_What to work on_. Within the listing below, show every line that contains the word "Exclude".

_Provided records_.

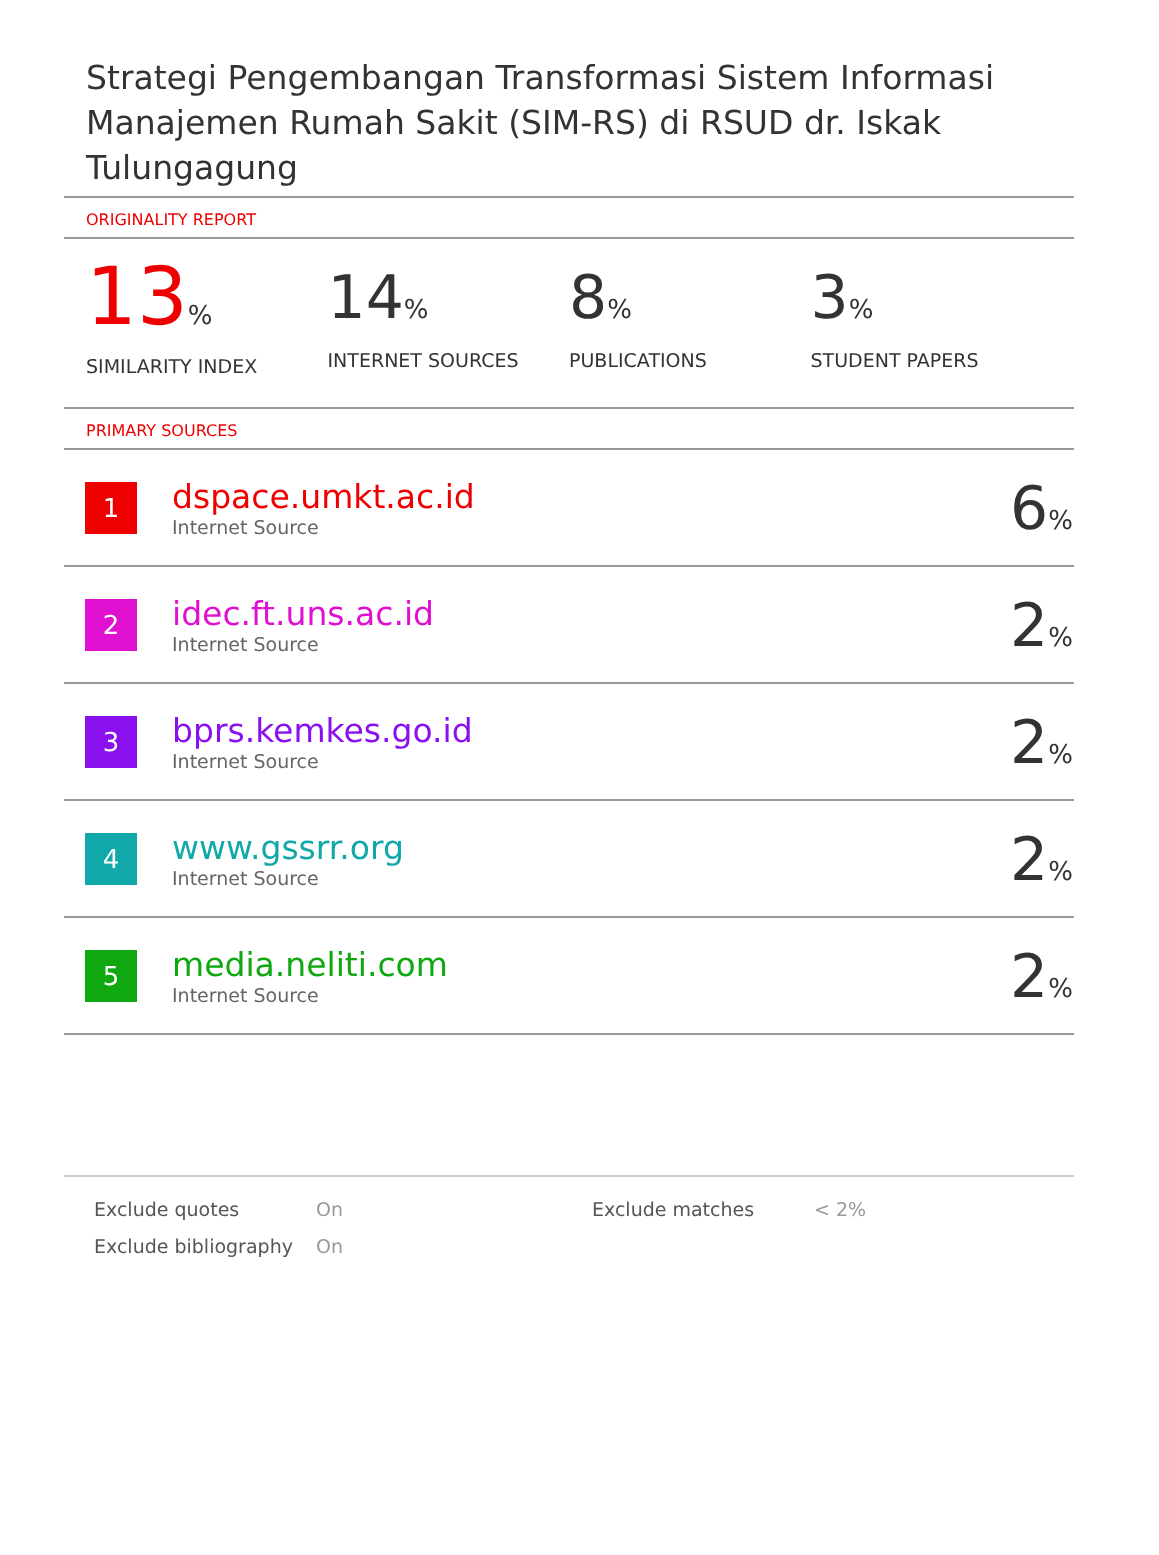Strategi Pengembangan Transformasi Sistem Informasi Manajemen Rumah Sakit (SIM-RS) di RSUD dr. Iskak Tulungagung
ORIGINALITY REPORT
13%
SIMILARITY INDEX
14%
INTERNET SOURCES
8%
PUBLICATIONS
3%
STUDENT PAPERS
PRIMARY SOURCES
| 1 | dspace.umkt.ac.id Internet Source | 6 % |
| 2 | idec.ft.uns.ac.id Internet Source | 2 % |
| 3 | bprs.kemkes.go.id Internet Source | 2 % |
| 4 | www.gssrr.org Internet Source | 2 % |
| 5 | media.neliti.com Internet Source | 2 % |
Exclude quotes
Exclude bibliography
On
On
Exclude matches < 2%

_Reply to the exercise_.
Exclude quotes
Exclude bibliography
Exclude matches < 2%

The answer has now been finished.